[Mary Marston by George MacDonald]@TWC D-Link bookMary Marston CHAPTER XX 17/18
Had anything that Mary said recurred to Hesper, she would have thought of it only as the poor sentimentality of a low education. But Hesper did not think of Mary's position as low; that would have been to measure it; and it did not once suggest itself as having any relation to any life in which she was interested.
She saw no difference of level between Mary and the lawyer who came about her marriage settlements: they were together beyond her social horizon.
In like manner, moral differences--and that in her own class--were almost equally beyond recognition.
If by neglect of its wings, an eagle should sink to a dodo, it would then recognize only the laws of dodo life.

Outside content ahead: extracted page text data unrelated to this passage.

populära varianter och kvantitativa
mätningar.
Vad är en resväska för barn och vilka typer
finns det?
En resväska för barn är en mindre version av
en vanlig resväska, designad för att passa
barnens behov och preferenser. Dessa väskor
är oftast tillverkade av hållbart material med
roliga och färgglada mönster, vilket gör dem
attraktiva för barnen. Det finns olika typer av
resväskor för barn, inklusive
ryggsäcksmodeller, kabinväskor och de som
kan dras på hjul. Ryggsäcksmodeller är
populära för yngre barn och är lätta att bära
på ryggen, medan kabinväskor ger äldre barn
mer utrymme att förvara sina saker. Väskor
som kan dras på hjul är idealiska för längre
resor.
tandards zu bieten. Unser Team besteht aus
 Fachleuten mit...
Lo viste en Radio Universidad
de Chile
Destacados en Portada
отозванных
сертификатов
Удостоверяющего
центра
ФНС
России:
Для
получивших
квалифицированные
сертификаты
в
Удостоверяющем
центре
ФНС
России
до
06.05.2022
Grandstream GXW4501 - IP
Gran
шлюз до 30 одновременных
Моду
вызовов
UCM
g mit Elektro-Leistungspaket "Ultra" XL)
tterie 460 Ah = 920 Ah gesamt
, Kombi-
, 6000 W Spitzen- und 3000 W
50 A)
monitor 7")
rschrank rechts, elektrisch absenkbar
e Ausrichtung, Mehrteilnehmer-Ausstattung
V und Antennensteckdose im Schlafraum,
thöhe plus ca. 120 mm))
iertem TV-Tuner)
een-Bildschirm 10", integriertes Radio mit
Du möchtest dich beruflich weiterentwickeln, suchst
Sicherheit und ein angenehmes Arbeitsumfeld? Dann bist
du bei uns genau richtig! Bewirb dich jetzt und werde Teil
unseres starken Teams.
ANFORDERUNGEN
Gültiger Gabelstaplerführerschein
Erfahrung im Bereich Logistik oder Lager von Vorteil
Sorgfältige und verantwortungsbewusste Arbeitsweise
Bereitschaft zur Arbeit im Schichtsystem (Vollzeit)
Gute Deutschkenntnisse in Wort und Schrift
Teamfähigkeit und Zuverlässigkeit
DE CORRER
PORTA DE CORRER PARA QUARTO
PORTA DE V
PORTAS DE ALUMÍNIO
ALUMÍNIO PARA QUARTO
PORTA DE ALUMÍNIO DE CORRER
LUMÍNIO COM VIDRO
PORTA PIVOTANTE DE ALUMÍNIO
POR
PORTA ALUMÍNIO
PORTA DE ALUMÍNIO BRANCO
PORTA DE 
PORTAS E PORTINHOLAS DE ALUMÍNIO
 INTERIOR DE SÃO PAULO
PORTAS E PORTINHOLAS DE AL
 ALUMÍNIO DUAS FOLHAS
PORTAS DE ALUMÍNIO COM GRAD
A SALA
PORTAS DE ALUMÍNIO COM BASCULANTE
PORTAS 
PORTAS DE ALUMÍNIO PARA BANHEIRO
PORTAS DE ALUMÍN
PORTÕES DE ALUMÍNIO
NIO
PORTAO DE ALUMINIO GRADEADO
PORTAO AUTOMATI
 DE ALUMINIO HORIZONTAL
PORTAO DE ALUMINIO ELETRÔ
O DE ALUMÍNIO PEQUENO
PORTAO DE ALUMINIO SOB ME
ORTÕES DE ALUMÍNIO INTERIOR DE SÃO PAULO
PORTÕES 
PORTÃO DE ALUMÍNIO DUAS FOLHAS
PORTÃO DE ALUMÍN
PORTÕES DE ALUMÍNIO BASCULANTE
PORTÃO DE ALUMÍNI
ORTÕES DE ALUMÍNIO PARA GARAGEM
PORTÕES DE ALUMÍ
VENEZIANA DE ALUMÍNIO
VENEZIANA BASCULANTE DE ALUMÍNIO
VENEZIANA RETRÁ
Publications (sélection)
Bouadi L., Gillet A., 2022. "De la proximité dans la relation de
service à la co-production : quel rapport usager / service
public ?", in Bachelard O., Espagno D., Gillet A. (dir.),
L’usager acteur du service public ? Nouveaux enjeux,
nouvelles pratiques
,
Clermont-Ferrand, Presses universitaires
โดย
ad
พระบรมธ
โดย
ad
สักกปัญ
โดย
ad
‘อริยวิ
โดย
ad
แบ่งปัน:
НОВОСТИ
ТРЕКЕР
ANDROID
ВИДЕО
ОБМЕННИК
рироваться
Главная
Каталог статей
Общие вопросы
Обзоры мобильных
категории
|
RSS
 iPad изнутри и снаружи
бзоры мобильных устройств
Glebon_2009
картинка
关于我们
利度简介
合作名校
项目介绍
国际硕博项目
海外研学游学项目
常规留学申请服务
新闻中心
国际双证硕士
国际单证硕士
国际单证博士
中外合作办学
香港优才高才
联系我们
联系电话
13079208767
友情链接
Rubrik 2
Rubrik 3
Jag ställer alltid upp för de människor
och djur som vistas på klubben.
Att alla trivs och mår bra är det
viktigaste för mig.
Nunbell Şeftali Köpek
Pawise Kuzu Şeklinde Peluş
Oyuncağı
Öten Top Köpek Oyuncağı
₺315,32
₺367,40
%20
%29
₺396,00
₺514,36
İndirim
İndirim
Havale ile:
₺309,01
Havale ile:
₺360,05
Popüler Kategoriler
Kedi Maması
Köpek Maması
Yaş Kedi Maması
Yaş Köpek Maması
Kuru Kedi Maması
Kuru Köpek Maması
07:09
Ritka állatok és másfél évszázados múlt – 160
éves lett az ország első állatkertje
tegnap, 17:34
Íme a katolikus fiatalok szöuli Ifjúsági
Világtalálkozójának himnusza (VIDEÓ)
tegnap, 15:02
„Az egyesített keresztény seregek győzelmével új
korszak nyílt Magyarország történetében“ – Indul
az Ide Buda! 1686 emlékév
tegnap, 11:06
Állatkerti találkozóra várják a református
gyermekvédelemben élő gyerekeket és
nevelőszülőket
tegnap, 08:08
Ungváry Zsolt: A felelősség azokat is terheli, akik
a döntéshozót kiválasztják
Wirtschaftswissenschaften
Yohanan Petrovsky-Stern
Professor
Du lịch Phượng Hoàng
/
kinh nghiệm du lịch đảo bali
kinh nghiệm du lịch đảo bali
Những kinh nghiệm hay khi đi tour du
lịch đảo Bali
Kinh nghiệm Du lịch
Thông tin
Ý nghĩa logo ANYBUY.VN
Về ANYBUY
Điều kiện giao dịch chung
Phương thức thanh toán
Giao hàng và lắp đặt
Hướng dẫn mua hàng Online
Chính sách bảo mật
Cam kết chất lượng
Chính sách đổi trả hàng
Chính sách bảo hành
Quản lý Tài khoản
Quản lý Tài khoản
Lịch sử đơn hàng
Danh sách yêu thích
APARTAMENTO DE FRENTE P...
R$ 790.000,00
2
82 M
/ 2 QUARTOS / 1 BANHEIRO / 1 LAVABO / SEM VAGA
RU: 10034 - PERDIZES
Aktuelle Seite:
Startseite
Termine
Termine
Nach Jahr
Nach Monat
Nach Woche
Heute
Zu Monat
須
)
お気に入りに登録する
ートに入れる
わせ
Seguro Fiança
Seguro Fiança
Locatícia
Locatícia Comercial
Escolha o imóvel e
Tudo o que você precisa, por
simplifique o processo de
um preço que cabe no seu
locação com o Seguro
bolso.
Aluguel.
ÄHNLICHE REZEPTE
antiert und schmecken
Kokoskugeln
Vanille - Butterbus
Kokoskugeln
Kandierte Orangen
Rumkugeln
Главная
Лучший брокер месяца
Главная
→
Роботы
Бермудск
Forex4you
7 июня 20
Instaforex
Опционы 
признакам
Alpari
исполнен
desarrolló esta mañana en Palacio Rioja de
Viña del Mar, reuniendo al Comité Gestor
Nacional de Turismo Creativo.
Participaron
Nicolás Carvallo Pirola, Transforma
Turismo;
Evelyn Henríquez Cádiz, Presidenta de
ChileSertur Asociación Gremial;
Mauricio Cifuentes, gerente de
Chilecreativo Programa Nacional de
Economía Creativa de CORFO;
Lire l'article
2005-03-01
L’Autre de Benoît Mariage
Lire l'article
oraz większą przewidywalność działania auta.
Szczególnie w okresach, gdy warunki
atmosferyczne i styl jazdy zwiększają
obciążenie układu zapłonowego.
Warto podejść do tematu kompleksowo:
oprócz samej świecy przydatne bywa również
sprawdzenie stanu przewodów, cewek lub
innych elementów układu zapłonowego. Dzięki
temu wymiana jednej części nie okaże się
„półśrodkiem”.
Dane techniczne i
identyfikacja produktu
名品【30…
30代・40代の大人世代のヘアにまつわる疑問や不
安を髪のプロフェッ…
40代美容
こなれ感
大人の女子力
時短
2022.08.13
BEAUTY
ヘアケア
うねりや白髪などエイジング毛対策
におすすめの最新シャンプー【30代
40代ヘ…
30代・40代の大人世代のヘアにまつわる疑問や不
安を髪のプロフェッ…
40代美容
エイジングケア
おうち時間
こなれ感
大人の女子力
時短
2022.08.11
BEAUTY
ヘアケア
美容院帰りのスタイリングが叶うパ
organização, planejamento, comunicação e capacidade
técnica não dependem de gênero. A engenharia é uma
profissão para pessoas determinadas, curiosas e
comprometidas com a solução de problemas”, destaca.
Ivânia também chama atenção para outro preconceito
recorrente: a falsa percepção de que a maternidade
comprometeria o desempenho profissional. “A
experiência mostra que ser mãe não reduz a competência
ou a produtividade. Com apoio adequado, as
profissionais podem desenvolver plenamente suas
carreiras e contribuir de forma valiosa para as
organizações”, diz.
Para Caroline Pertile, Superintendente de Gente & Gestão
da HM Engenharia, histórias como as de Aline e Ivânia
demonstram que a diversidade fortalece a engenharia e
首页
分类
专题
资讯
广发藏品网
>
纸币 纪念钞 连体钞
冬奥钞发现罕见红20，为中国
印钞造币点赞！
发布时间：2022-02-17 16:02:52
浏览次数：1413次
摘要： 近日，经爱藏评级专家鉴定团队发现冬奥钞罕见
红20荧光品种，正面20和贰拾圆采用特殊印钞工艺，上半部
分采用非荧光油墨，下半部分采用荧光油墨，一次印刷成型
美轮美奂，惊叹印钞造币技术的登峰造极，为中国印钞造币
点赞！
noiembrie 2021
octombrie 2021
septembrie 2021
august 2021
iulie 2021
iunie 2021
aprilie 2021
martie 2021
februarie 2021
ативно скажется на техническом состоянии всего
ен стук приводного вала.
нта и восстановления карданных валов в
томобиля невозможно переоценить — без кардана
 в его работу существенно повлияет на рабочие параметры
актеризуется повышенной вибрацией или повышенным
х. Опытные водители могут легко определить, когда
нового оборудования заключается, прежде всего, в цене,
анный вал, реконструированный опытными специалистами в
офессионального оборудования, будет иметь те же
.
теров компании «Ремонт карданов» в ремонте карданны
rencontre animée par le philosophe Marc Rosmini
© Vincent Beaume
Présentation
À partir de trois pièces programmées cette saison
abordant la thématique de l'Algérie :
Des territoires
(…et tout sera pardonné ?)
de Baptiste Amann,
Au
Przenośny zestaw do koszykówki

For the dodos of humanity, did not one believe in a consuming fire and an outer darkness, what would be left us but an ever-renewed _alas_! It is truth and not imperturbability that a man's nature requires of him; it is help, not the leaving of cards at doors, that will be recognized as the test; it is love, and no amount of flattery that will prosper; differences wide as that between a gentleman and a cad will contract to a hair's breadth in that day; the customs of the trade and the picking of pockets will go together, with the greater excuse for the greater need and the less knowledge; liars the most gentleman-like and the most rowdy will go as liars; the first shall be last, and the last first. Hesper's day drew on.